Dilema del dinero

 Cuando mi vecina murió de repente, me quedé muy sorprendida y triste. Era una señora mayor y muy amable, y siempre me trataba con mucho cariño. Ese día llevaba una bolsa muy grande que pesaba mucho y se la veía cansada. Dentro había muchos billetes y un sobre con su última voluntad. En el sobre decía que quería donar todo su dinero a un partido político que no me gustaba nada. Ese partido tenía ideas que no me parecían correctas: no cuidaban el medio ambiente, no respetaban a las mujeres y eran injustos con otras personas.
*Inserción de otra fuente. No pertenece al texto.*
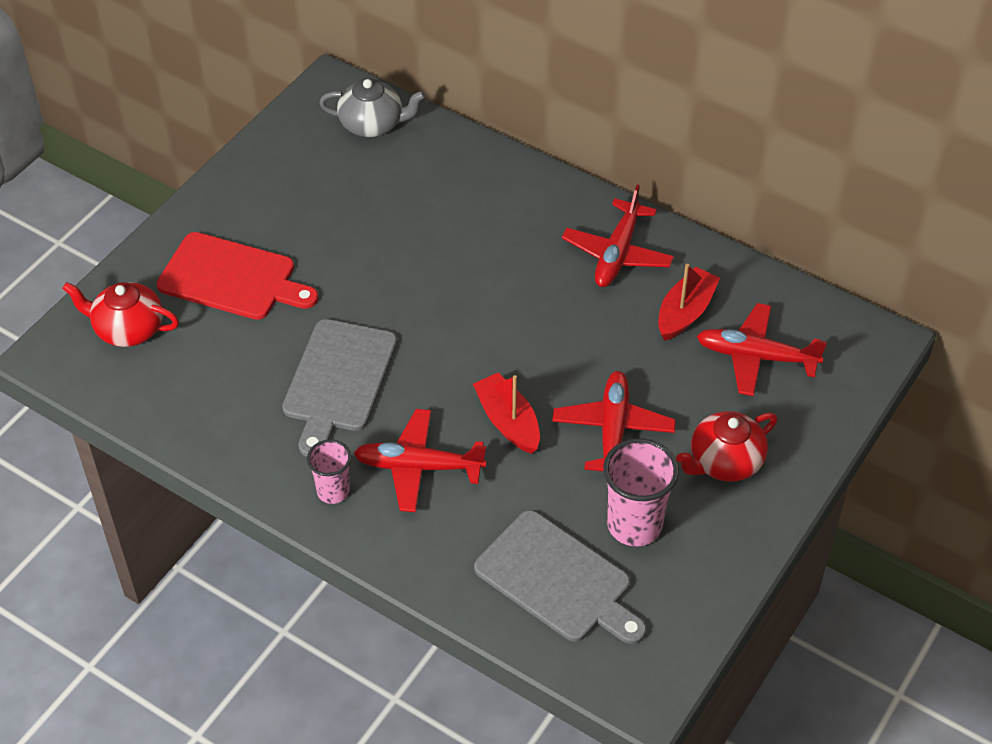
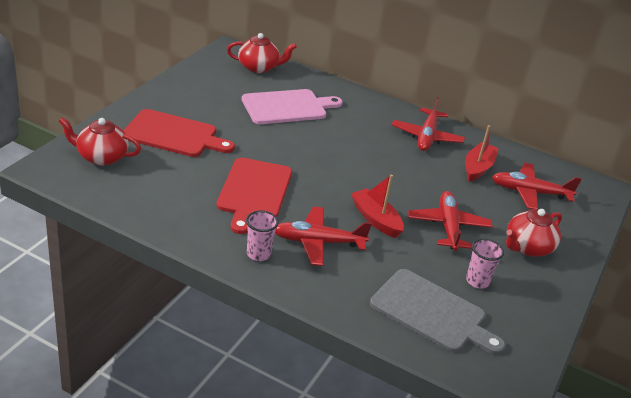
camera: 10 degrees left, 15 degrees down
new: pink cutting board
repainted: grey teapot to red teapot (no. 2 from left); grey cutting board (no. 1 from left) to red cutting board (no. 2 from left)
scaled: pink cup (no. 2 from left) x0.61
Yo no sabía qué hacer. No podía permitir que su dinero fuera para ellos, pero tampoco podía quedarmelo yo, porque eso sería ilegal y podría meterme en problemas. Además, no quería hacer algo que estuviera mal. Por eso decidí pedir ayuda y llamé a un abogado para explicarle todo lo que había pasado. El abogado me dijo que había formas de cumplir la voluntad de mi vecina sin hacer nada malo. Me explicó que podía buscar a alguien de confianza que se encargara del dinero de manera legal y segura, sin que fuera a parar al partido que no me gustaba.
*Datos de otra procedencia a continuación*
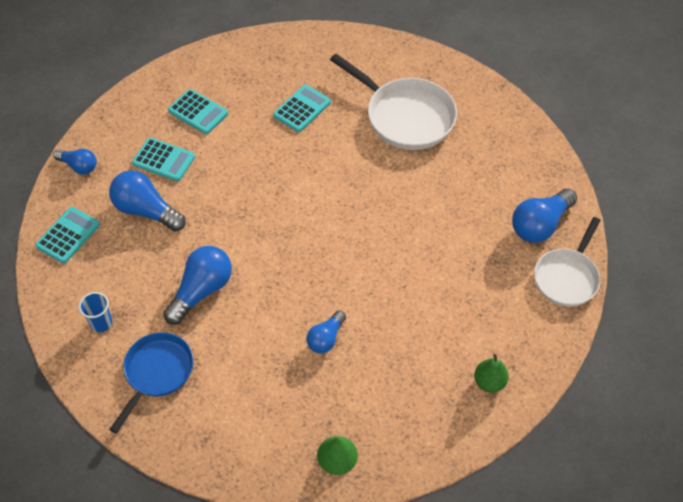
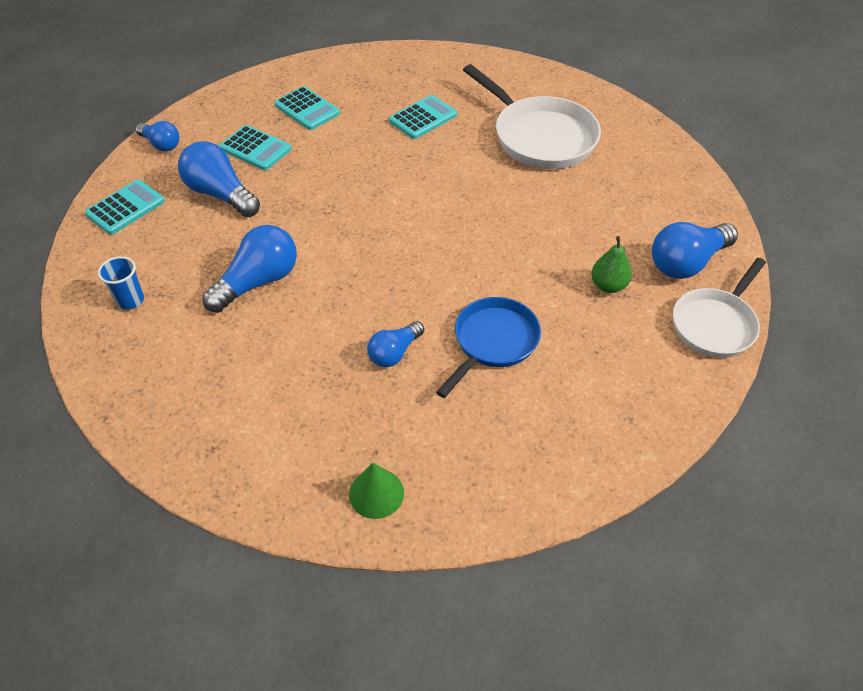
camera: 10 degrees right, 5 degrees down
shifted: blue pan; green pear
Después de buscar un poco, encontré a un gestor honesto que aceptó encargarse del dinero. Le entregué la bolsa y todo su contenido, y él lo administró para fines legales y seguros. Así nadie del partido político malo recibió ni un euro. Yo me sentí aliviada y tranquila. Todavía me dio pena perder a mi vecina, porque la quería mucho y era muy buena conmigo. Sin embargo, también me sentí feliz de haber hecho lo correcto. Aprendí que a veces hay que pensar bien y buscar soluciones para hacer lo correcto, aunque sean difíciles. Hacer lo correcto no siempre es fácil, pero ayuda a sentirse bien con uno mismo y con la memoria de las personas que queremos.